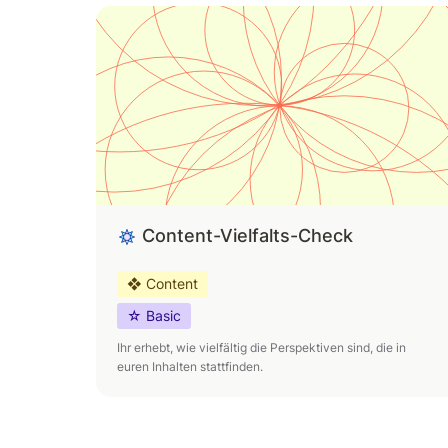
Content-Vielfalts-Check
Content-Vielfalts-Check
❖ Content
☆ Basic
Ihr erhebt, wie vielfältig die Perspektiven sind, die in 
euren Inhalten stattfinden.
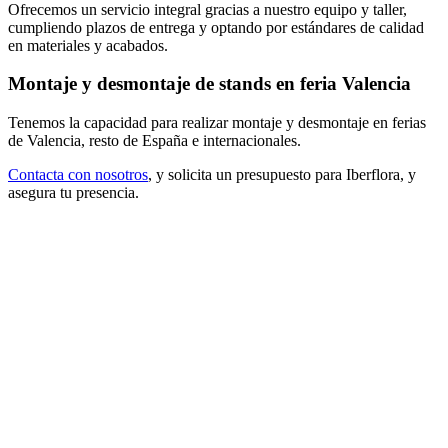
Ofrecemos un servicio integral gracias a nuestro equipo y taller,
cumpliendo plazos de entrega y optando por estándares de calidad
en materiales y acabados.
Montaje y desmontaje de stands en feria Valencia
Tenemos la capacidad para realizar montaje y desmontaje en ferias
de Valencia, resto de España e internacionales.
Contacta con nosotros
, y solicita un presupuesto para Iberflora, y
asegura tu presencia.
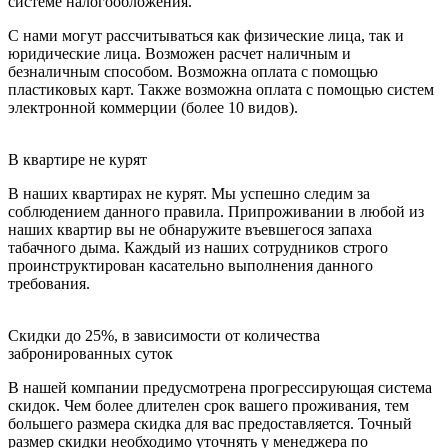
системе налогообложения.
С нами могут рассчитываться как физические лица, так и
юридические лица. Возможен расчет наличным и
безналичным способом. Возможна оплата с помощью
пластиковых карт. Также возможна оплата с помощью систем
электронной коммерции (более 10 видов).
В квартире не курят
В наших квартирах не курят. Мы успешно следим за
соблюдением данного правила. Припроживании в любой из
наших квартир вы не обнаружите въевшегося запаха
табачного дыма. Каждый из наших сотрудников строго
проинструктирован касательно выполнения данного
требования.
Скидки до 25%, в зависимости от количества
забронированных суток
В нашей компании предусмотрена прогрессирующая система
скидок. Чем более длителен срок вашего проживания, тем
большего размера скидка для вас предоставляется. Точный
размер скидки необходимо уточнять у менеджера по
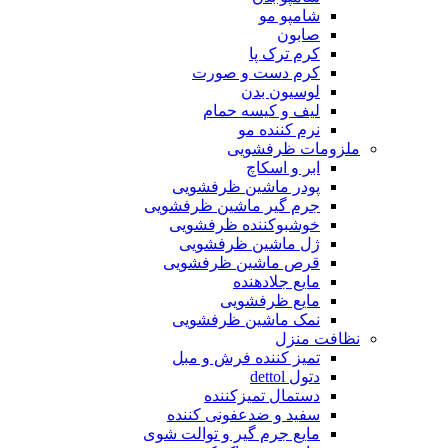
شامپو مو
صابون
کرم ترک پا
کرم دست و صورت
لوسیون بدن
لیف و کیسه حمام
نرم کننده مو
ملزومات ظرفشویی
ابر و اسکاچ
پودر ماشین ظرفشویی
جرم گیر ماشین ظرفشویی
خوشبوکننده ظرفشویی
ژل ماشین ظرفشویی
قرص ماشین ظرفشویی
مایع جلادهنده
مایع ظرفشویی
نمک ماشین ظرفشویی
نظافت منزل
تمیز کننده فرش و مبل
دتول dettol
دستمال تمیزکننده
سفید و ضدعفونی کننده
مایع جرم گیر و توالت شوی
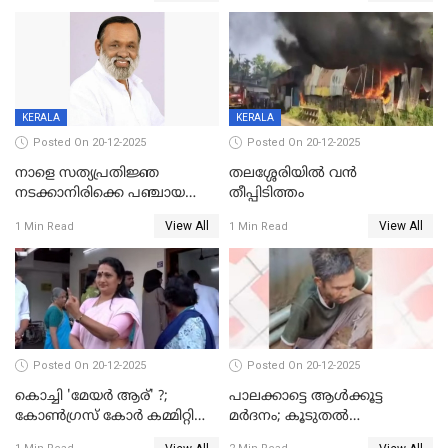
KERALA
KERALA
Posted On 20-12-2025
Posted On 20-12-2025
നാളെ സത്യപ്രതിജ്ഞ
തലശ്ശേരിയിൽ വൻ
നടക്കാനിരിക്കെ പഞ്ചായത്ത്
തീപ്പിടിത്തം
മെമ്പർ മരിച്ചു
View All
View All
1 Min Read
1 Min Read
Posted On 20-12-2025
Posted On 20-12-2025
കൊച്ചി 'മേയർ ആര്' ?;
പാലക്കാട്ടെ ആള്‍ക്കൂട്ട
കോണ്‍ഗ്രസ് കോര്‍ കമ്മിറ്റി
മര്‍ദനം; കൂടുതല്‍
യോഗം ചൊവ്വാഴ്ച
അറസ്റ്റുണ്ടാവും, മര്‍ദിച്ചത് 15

◆ Work to complete: Omit the pictures. Print, word for word, the lines from the beginning of the entries above through the line that holds "Ofrecemos un servicio".

◆ Exercise answer:
Content-Vielfalts-Check
Content-Vielfalts-Check
❖ Content
☆ Basic
Ihr erhebt, wie vielfältig die Perspektiven sind, die in 
euren Inhalten stattfinden.
Ofrecemos un servicio integral gracias a nuestro equipo y taller,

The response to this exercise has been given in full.